Which is the long way of saying Backrooms is the chilly feature expansion on Parson’s own original, so-called creepypasta short films – creepy, freaky written or visual stories on the internet – from a few years ago. The story unfolds in the unknown, hidden yellow office-ish space underneath (behind? adjacent to?) divorced, bitter Clark’s (Chiwetel Ejiofor) discount furniture warehouse. Clark is alone, but not, in these backrooms, composed of Escher-esque doors and hallways that defy physics and signs and portents worthy of Alice’s Wonderland. When he tells his unfulfilled therapist Mary Kline (Renate Reinsve) about his discovery she’s very therapist-y and listens and nods until Clark storms off. A cryptic voice message from Clark later sends her to the store looking for him, drawing her into the mystery space too. Parson’s liminal space chiller toys with elements from multiple horror tropes, including the tired found footage angle, but he never overplays his hand. The early 1990s setting makes a camcorder the logical medium for capturing random weirdness (and impossible to text anyone for help), and also sinks Clark and Mary into a dead-end, low-rent suburban nightmare the backrooms might actually be an escape from. Check out Mary’s ill-fitting professional wear. It says as much about her as her words, as does Clark’s equally bereft store.
And the farther they venture into the backrooms the more Parsons’ first-timer status shows. As soon as Backrooms feels the need to try and explain itself it loses momentum and jettisons the disorienting tone that carried it so adeptly for the first two acts. Backrooms slots in nicely in the liminal space horror sub-genre, which counts Kyle Edward Ball’s divisive, taxing Skinamarink, Genki Kawamura’s recent Exit 8, and to a degree stuff like Stanley Kubrick’s The Shining and the Others’ netherworld in Jordan Peele’s Us among the ranks. It’s not a new concept, but it feels as if it’s gaining momentum. Parsons built his story on the skeleton of a liminal, analogue world loaded with local advertising familiar to anyone who spent time in front of a TV in the 1980s and ’90s – or who went down a retro rabbit hole on YouTube, and its inscrutability is its strength. We don’t need to know much about the world beyond the store, and Backrooms doesn’t need pop psychology Deep Thoughts about memory and the corners of our minds bogging down the back half to make its point.
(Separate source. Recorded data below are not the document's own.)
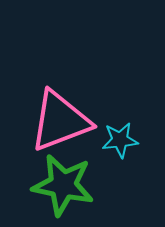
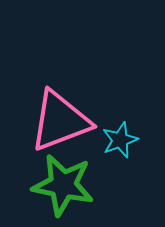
cyan star: rotated 15 degrees counterclockwise
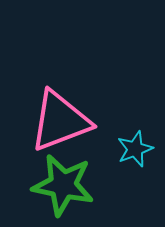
cyan star: moved 15 px right, 9 px down
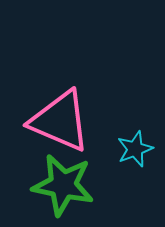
pink triangle: rotated 44 degrees clockwise
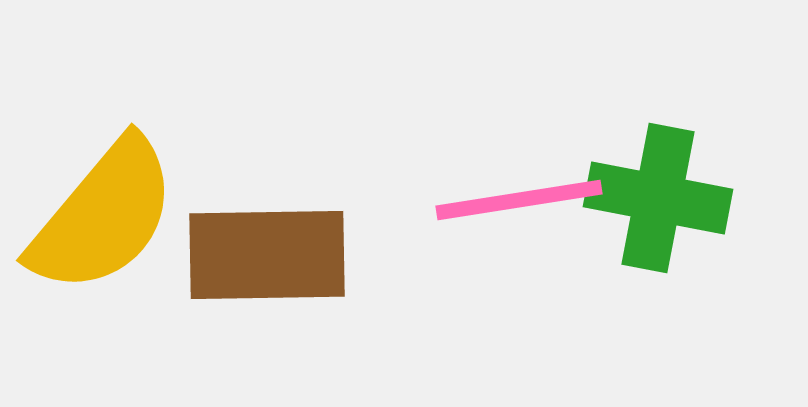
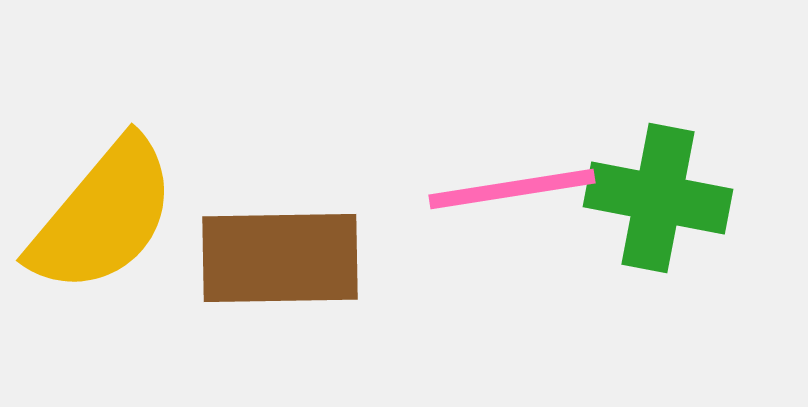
pink line: moved 7 px left, 11 px up
brown rectangle: moved 13 px right, 3 px down
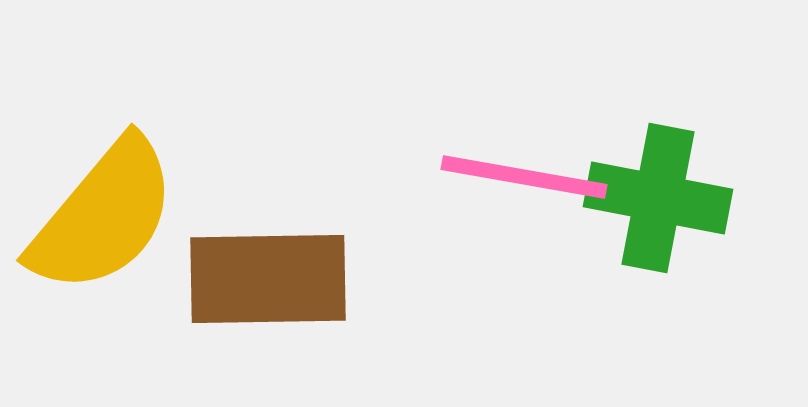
pink line: moved 12 px right, 12 px up; rotated 19 degrees clockwise
brown rectangle: moved 12 px left, 21 px down
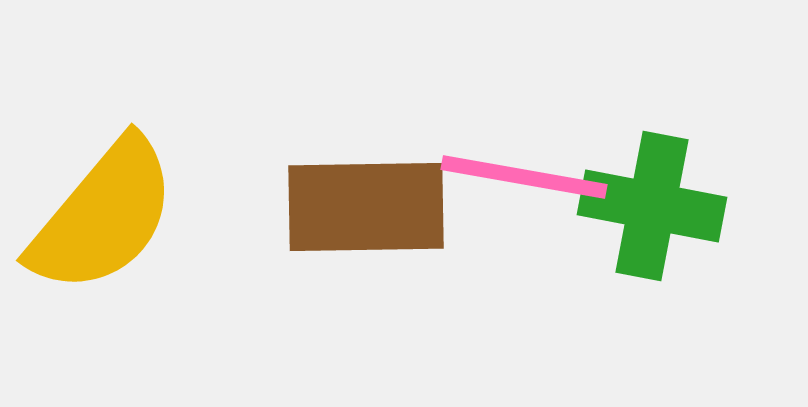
green cross: moved 6 px left, 8 px down
brown rectangle: moved 98 px right, 72 px up
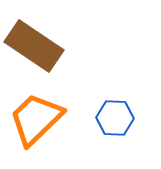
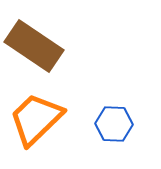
blue hexagon: moved 1 px left, 6 px down
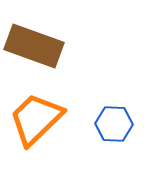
brown rectangle: rotated 14 degrees counterclockwise
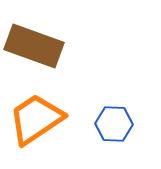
orange trapezoid: rotated 10 degrees clockwise
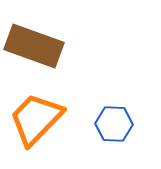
orange trapezoid: rotated 12 degrees counterclockwise
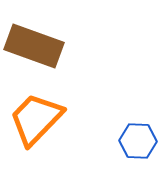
blue hexagon: moved 24 px right, 17 px down
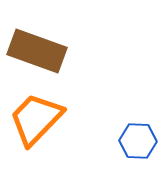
brown rectangle: moved 3 px right, 5 px down
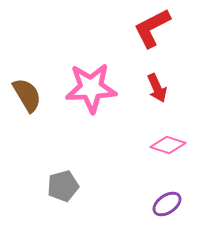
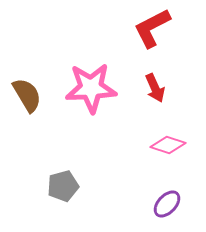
red arrow: moved 2 px left
purple ellipse: rotated 12 degrees counterclockwise
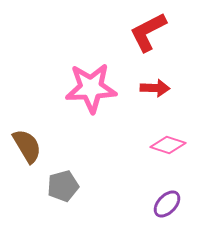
red L-shape: moved 4 px left, 4 px down
red arrow: rotated 64 degrees counterclockwise
brown semicircle: moved 51 px down
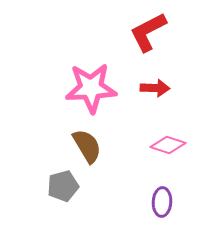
brown semicircle: moved 60 px right
purple ellipse: moved 5 px left, 2 px up; rotated 40 degrees counterclockwise
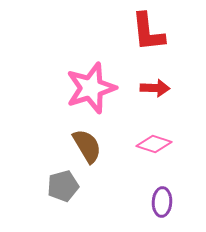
red L-shape: rotated 69 degrees counterclockwise
pink star: rotated 15 degrees counterclockwise
pink diamond: moved 14 px left, 1 px up
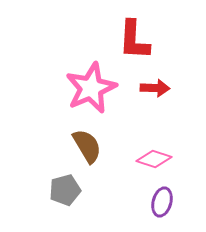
red L-shape: moved 14 px left, 8 px down; rotated 9 degrees clockwise
pink star: rotated 6 degrees counterclockwise
pink diamond: moved 15 px down
gray pentagon: moved 2 px right, 4 px down
purple ellipse: rotated 12 degrees clockwise
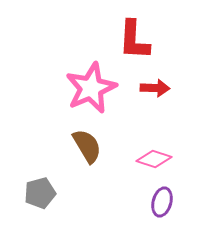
gray pentagon: moved 25 px left, 3 px down
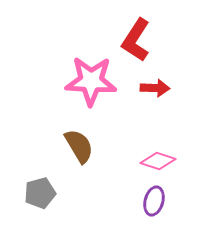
red L-shape: moved 2 px right; rotated 30 degrees clockwise
pink star: moved 7 px up; rotated 27 degrees clockwise
brown semicircle: moved 8 px left
pink diamond: moved 4 px right, 2 px down
purple ellipse: moved 8 px left, 1 px up
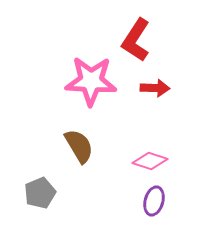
pink diamond: moved 8 px left
gray pentagon: rotated 8 degrees counterclockwise
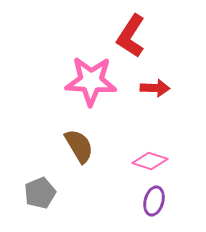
red L-shape: moved 5 px left, 4 px up
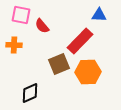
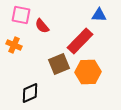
orange cross: rotated 21 degrees clockwise
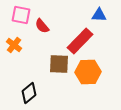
orange cross: rotated 14 degrees clockwise
brown square: rotated 25 degrees clockwise
black diamond: moved 1 px left; rotated 15 degrees counterclockwise
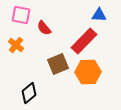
red semicircle: moved 2 px right, 2 px down
red rectangle: moved 4 px right
orange cross: moved 2 px right
brown square: moved 1 px left; rotated 25 degrees counterclockwise
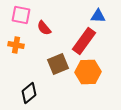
blue triangle: moved 1 px left, 1 px down
red rectangle: rotated 8 degrees counterclockwise
orange cross: rotated 28 degrees counterclockwise
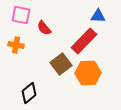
red rectangle: rotated 8 degrees clockwise
brown square: moved 3 px right; rotated 15 degrees counterclockwise
orange hexagon: moved 1 px down
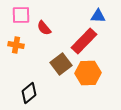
pink square: rotated 12 degrees counterclockwise
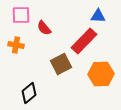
brown square: rotated 10 degrees clockwise
orange hexagon: moved 13 px right, 1 px down
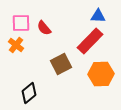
pink square: moved 8 px down
red rectangle: moved 6 px right
orange cross: rotated 28 degrees clockwise
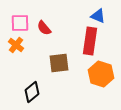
blue triangle: rotated 21 degrees clockwise
pink square: moved 1 px left
red rectangle: rotated 36 degrees counterclockwise
brown square: moved 2 px left, 1 px up; rotated 20 degrees clockwise
orange hexagon: rotated 20 degrees clockwise
black diamond: moved 3 px right, 1 px up
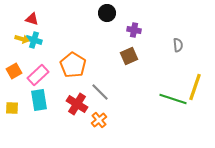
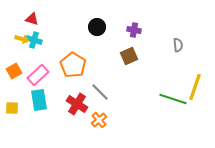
black circle: moved 10 px left, 14 px down
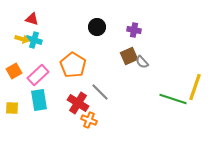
gray semicircle: moved 36 px left, 17 px down; rotated 144 degrees clockwise
red cross: moved 1 px right, 1 px up
orange cross: moved 10 px left; rotated 28 degrees counterclockwise
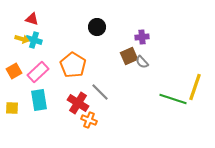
purple cross: moved 8 px right, 7 px down; rotated 16 degrees counterclockwise
pink rectangle: moved 3 px up
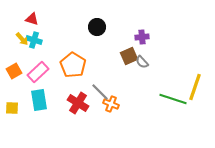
yellow arrow: rotated 32 degrees clockwise
orange cross: moved 22 px right, 16 px up
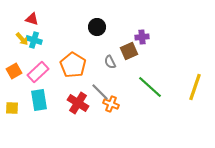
brown square: moved 5 px up
gray semicircle: moved 32 px left; rotated 16 degrees clockwise
green line: moved 23 px left, 12 px up; rotated 24 degrees clockwise
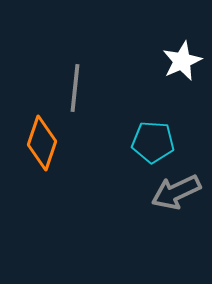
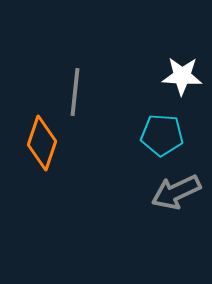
white star: moved 15 px down; rotated 27 degrees clockwise
gray line: moved 4 px down
cyan pentagon: moved 9 px right, 7 px up
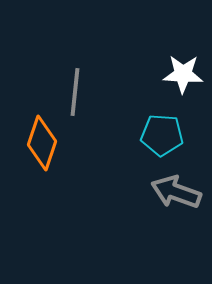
white star: moved 1 px right, 2 px up
gray arrow: rotated 45 degrees clockwise
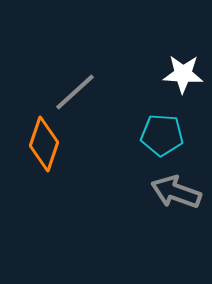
gray line: rotated 42 degrees clockwise
orange diamond: moved 2 px right, 1 px down
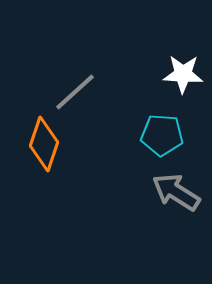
gray arrow: rotated 12 degrees clockwise
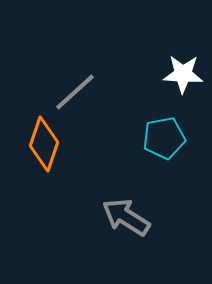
cyan pentagon: moved 2 px right, 3 px down; rotated 15 degrees counterclockwise
gray arrow: moved 50 px left, 25 px down
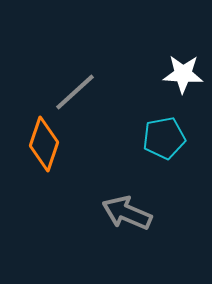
gray arrow: moved 1 px right, 4 px up; rotated 9 degrees counterclockwise
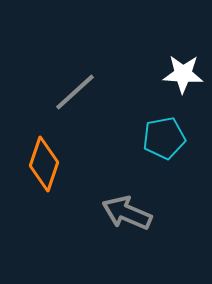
orange diamond: moved 20 px down
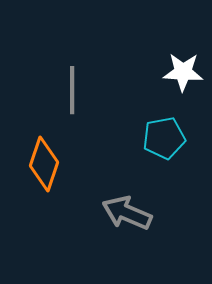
white star: moved 2 px up
gray line: moved 3 px left, 2 px up; rotated 48 degrees counterclockwise
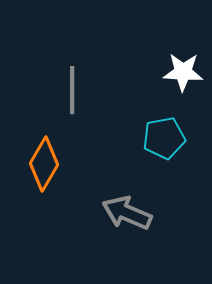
orange diamond: rotated 12 degrees clockwise
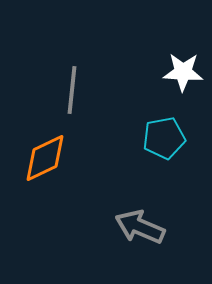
gray line: rotated 6 degrees clockwise
orange diamond: moved 1 px right, 6 px up; rotated 34 degrees clockwise
gray arrow: moved 13 px right, 14 px down
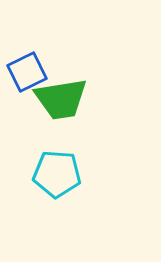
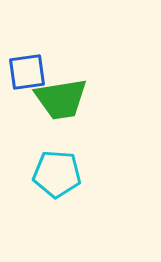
blue square: rotated 18 degrees clockwise
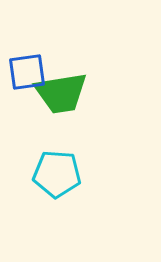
green trapezoid: moved 6 px up
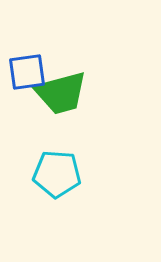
green trapezoid: rotated 6 degrees counterclockwise
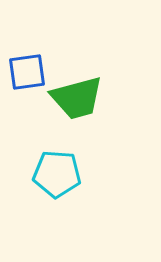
green trapezoid: moved 16 px right, 5 px down
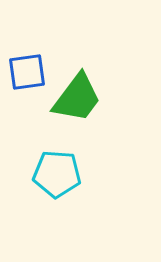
green trapezoid: rotated 38 degrees counterclockwise
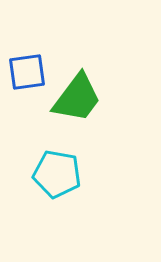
cyan pentagon: rotated 6 degrees clockwise
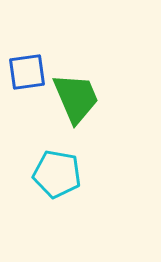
green trapezoid: moved 1 px left; rotated 60 degrees counterclockwise
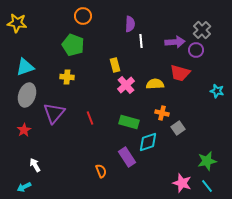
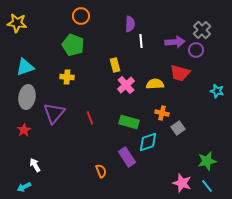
orange circle: moved 2 px left
gray ellipse: moved 2 px down; rotated 10 degrees counterclockwise
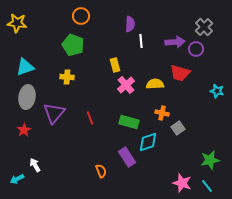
gray cross: moved 2 px right, 3 px up
purple circle: moved 1 px up
green star: moved 3 px right, 1 px up
cyan arrow: moved 7 px left, 8 px up
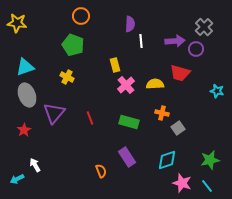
purple arrow: moved 1 px up
yellow cross: rotated 24 degrees clockwise
gray ellipse: moved 2 px up; rotated 30 degrees counterclockwise
cyan diamond: moved 19 px right, 18 px down
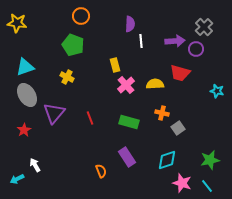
gray ellipse: rotated 10 degrees counterclockwise
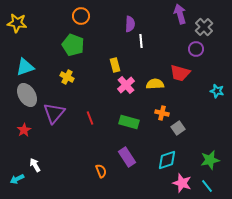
purple arrow: moved 5 px right, 27 px up; rotated 102 degrees counterclockwise
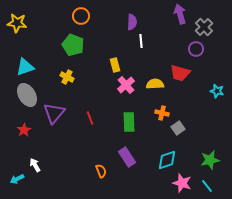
purple semicircle: moved 2 px right, 2 px up
green rectangle: rotated 72 degrees clockwise
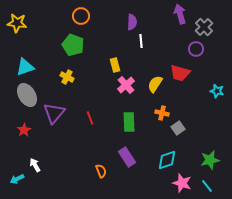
yellow semicircle: rotated 54 degrees counterclockwise
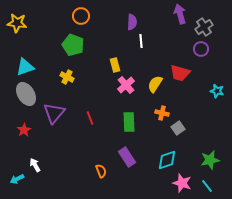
gray cross: rotated 12 degrees clockwise
purple circle: moved 5 px right
gray ellipse: moved 1 px left, 1 px up
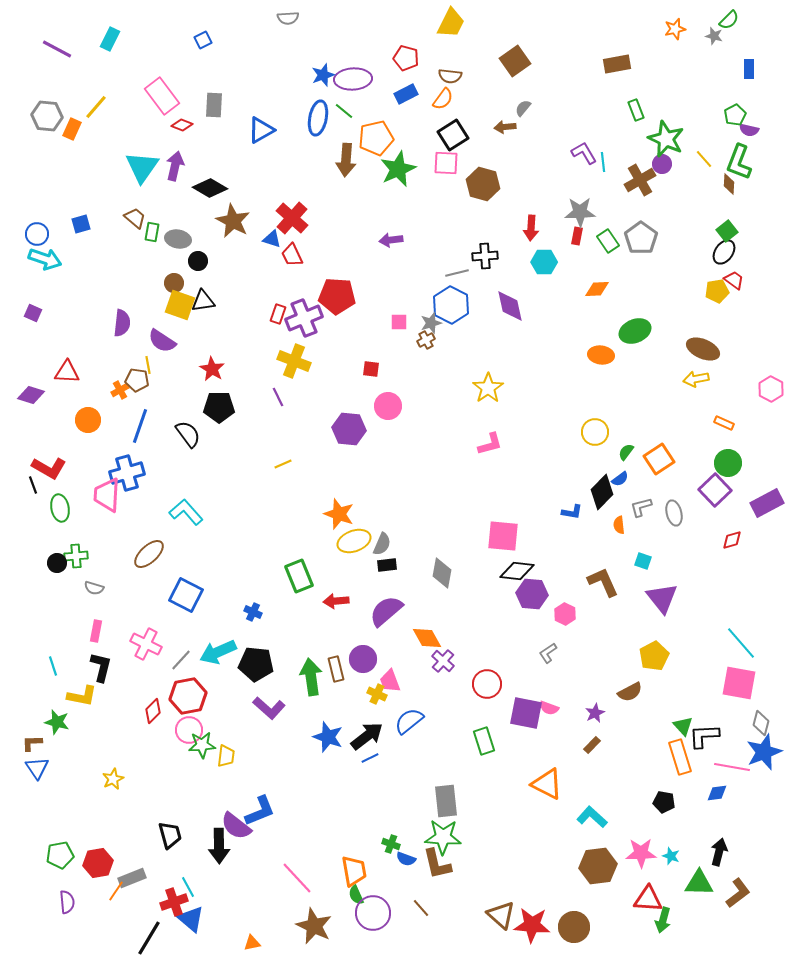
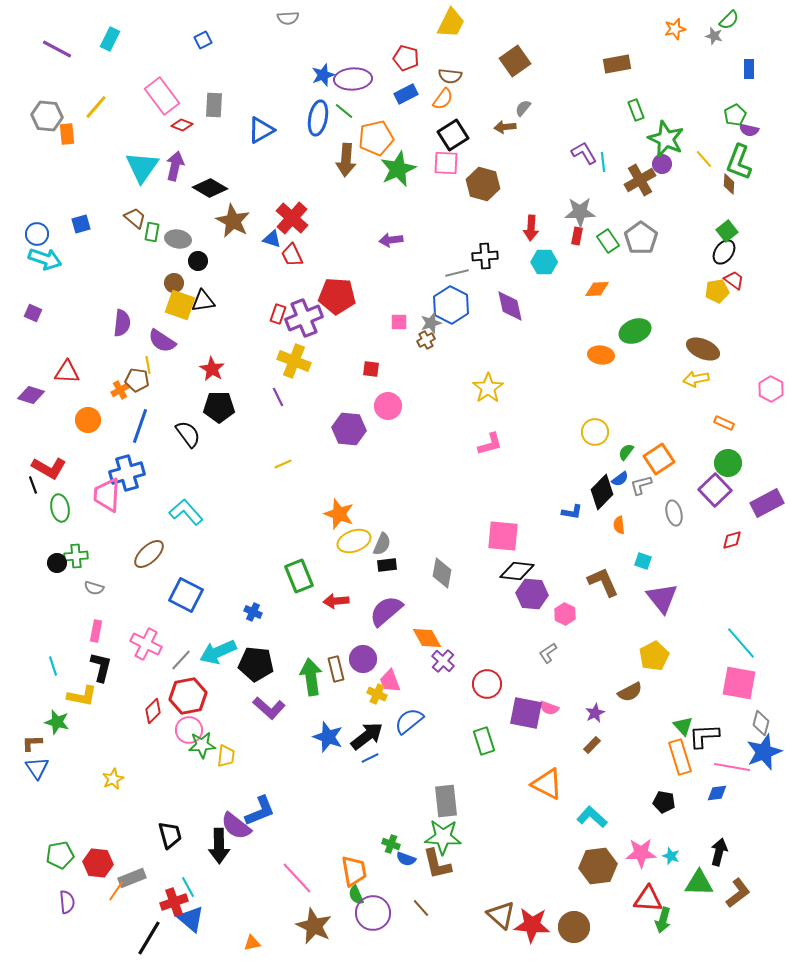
orange rectangle at (72, 129): moved 5 px left, 5 px down; rotated 30 degrees counterclockwise
gray L-shape at (641, 507): moved 22 px up
red hexagon at (98, 863): rotated 16 degrees clockwise
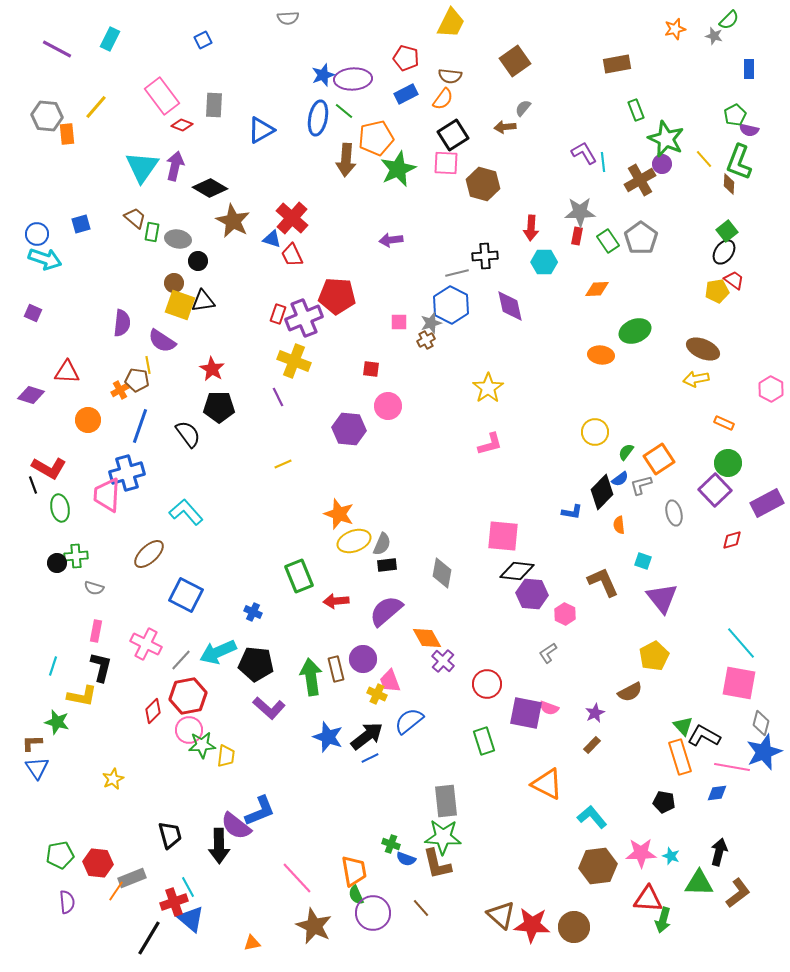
cyan line at (53, 666): rotated 36 degrees clockwise
black L-shape at (704, 736): rotated 32 degrees clockwise
cyan L-shape at (592, 817): rotated 8 degrees clockwise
Not with Oz Perkins’s production designer Daniel Vermette (Longlegs) on hand to recreate the wonky space, and Jeremy Cox’s pitch-perfect cinematography; Cox knows when to go shaky cam and when to calm down.
Despite the narrative stumble, which could also be laid at the feet of relatively green writer Will Soodik, Parsons clearly has an eye for unsettling imagery and for stoking slow-burning, unexplained discomfort, and he’s clearly schooled himself well in the language of psychological horror. He exploits his spaces with the kind of sure hand that makes you want to see what he’s going to come up with next – and some of the “best in the business” want to know too: among the producers here are Perkins, James Wan (M3GAN) and Shawn Levy (the in-production Star Wars: Starfighter), who dropped him a couple of Oscar nominees to work with. Let’s just hope it’s not a sequel to this. Oh, shit… wait, what?